● Extract provided:
Michael Gottlieb doesn’t appear shy about stepping into the unknown. He started his own insurance brokerage despite never having worked in the industry. And now he is leading one of the only companies in the world selling commercial insurance through an aggregator website.
Comparison websites have been a cause of consternation for the insurance industry since their first appearance on these shores but the pitch of concern has increased markedly this year.
Numerous government reviews, including the Financial Systems Inquiry, have called for such websites to play a larger role in the insurance marketplace, as governments feel public pressure to take action on rising insurance premiums.
Comparison websites, it is hoped, could increase competition and drive down prices.
Of course, this focus on price is precisely what worries many in the insurance industry.
Numerous insurers, as well as NIBA and the Insurance Council of Australia, have advocated strongly against too much focus on price, which often ignores breadth of cover and the quality of claims service.

● Work request A:
In the records, begin at the line that has "ŠV. KALĖDOS IR NAUJIEJI METAI!" and stop after the end of the records. Give those lines again with "Seguridad Vial" replaced by "Seguridad Vehicular", leaving the pictures out.
The text and the records that follow come from unrelated sources.

● Material provided:
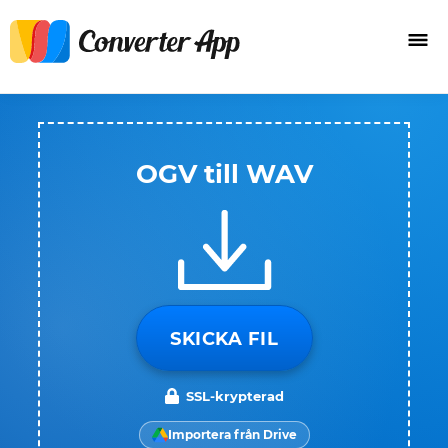
OGV till WAV
SKICKA FIL
SSL-krypterad
Importera från Drive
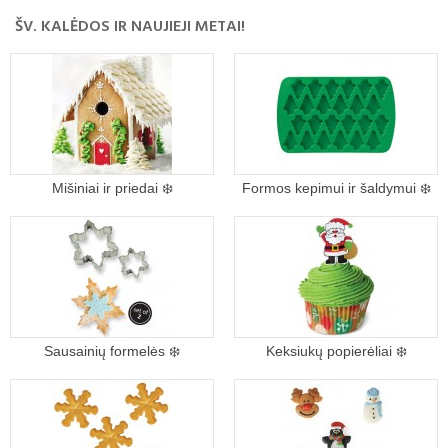
ŠV. KALĖDOS IR NAUJIEJI METAI!
Mišiniai ir priedai ❄️
Formos kepimui ir šaldymui ❄️
Sausainių formelės ❄️
Keksiukų popierėliai ❄️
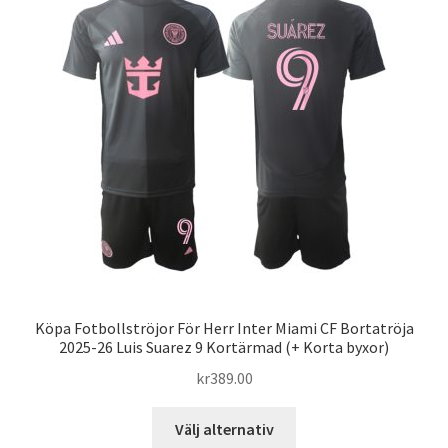
De
olika
alternativen
kan
väljas
på
produktsidan
Köpa Fotbollströjor För Herr Inter Miami CF Bortatröja
2025-26 Luis Suarez 9 Kortärmad (+ Korta byxor)
kr
389.00
Den
Välj alternativ
här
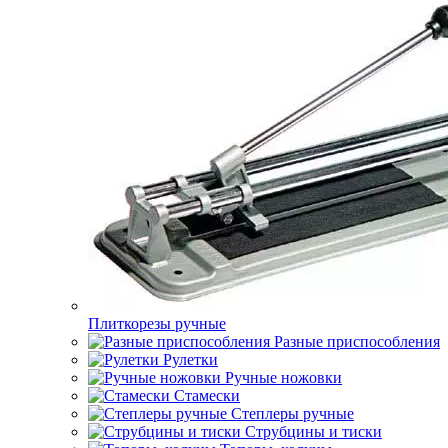
Плиткорезы ручные
Разные приспособления
Рулетки
Ручные ножовки
Стамески
Степлеры ручные
Струбцины и тиски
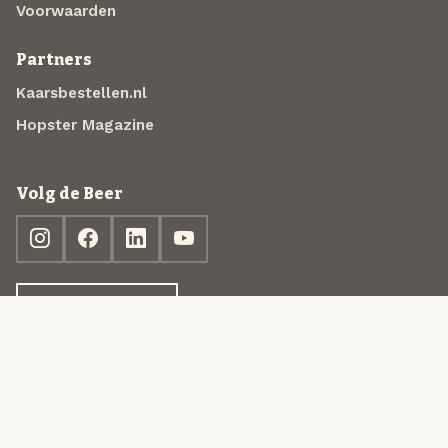
Voorwaarden
Partners
Kaarsbestellen.nl
Hopster Magazine
Volg de Beer
Ontdek jouw box
© 2013-2026 Beer in a Box BV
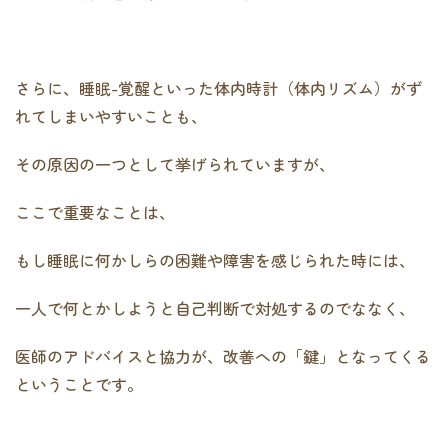
さらに、睡眠-覚醒といった体内時計（体内リズム）がず
れてしまいやすいことも、
その原因の一つとして挙げられていますが、
ここで重要なことは、
もし睡眠に何かしらの困難や障害を感じられた時には、
一人で何とかしようと自己判断で対処するのでななく、
医師のアドバイスと協力が、改善への「鍵」となってくる
ということです。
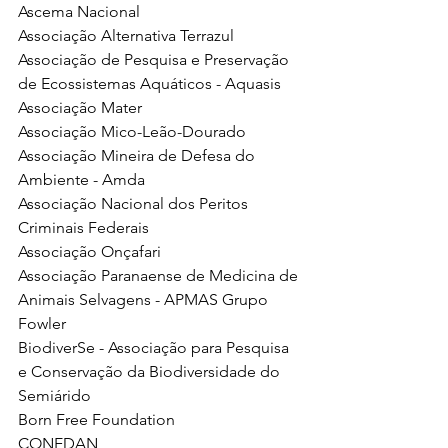
Ascema Nacional 
Associação Alternativa Terrazul 
Associação de Pesquisa e Preservação 
de Ecossistemas Aquáticos - Aquasis 
Associação Mater 
Associação Mico-Leão-Dourado 
Associação Mineira de Defesa do 
Ambiente - Amda 
Associação Nacional dos Peritos 
Criminais Federais 
Associação Onçafari 
Associação Paranaense de Medicina de 
Animais Selvagens - APMAS Grupo 
Fowler 
BiodiverSe - Associação para Pesquisa 
e Conservação da Biodiversidade do 
Semiárido 
Born Free Foundation 
CONEDAN 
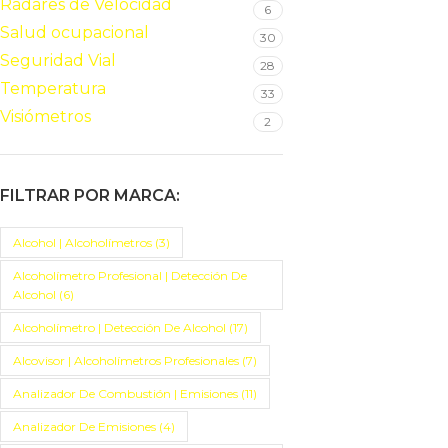
Radares de Velocidad
6
Salud ocupacional
30
Seguridad Vial
28
Temperatura
33
Visiómetros
2
FILTRAR POR MARCA:
Alcohol | Alcoholímetros
(3)
Alcoholímetro Profesional | Detección De
Alcohol
(6)
Alcoholímetro | Detección De Alcohol
(17)
Alcovisor | Alcoholímetros Profesionales
(7)
Analizador De Combustión | Emisiones
(11)
Analizador De Emisiones
(4)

● Work request B:
From the text on insurance comparison websites, extract the passage beginning at the words "Of course, this" and stopping after "of claims service.".

● Written answer A:
ŠV. KALĖDOS IR NAUJIEJI METAI!
Mišiniai ir priedai ❄️
Formos kepimui ir šaldymui ❄️
Sausainių formelės ❄️
Keksiukų popierėliai ❄️
De
olika
alternativen
kan
väljas
på
produktsidan
Köpa Fotbollströjor För Herr Inter Miami CF Bortatröja
2025-26 Luis Suarez 9 Kortärmad (+ Korta byxor)
kr
389.00
Den
Välj alternativ
här
Плиткорезы ручные
Разные приспособления
Рулетки
Ручные ножовки
Стамески
Степлеры ручные
Струбцины и тиски
Voorwaarden
Partners
Kaarsbestellen.nl
Hopster Magazine
Volg de Beer
Ontdek jouw box
© 2013-2026 Beer in a Box BV
さらに、睡眠-覚醒といった体内時計（体内リズム）がず
れてしまいやすいことも、
その原因の一つとして挙げられていますが、
ここで重要なことは、
もし睡眠に何かしらの困難や障害を感じられた時には、
一人で何とかしようと自己判断で対処するのでななく、
医師のアドバイスと協力が、改善への「鍵」となってくる
ということです。
Ascema Nacional 
Associação Alternativa Terrazul 
Associação de Pesquisa e Preservação 
de Ecossistemas Aquáticos - Aquasis 
Associação Mater 
Associação Mico-Leão-Dourado 
Associação Mineira de Defesa do 
Ambiente - Amda 
Associação Nacional dos Peritos 
Criminais Federais 
Associação Onçafari 
Associação Paranaense de Medicina de 
Animais Selvagens - APMAS Grupo 
Fowler 
BiodiverSe - Associação para Pesquisa 
e Conservação da Biodiversidade do 
Semiárido 
Born Free Foundation 
CONEDAN 
Radares de Velocidad
6
Salud ocupacional
30
Seguridad Vehicular
28
Temperatura
33
Visiómetros
2
FILTRAR POR MARCA:
Alcohol | Alcoholímetros
(3)
Alcoholímetro Profesional | Detección De
Alcohol
(6)
Alcoholímetro | Detección De Alcohol
(17)
Alcovisor | Alcoholímetros Profesionales
(7)
Analizador De Combustión | Emisiones
(11)
Analizador De Emisiones
(4)

● Written answer B:
Of course, this focus on price is precisely what worries many in the insurance industry.
Numerous insurers, as well as NIBA and the Insurance Council of Australia, have advocated strongly against too much focus on price, which often ignores breadth of cover and the quality of claims service.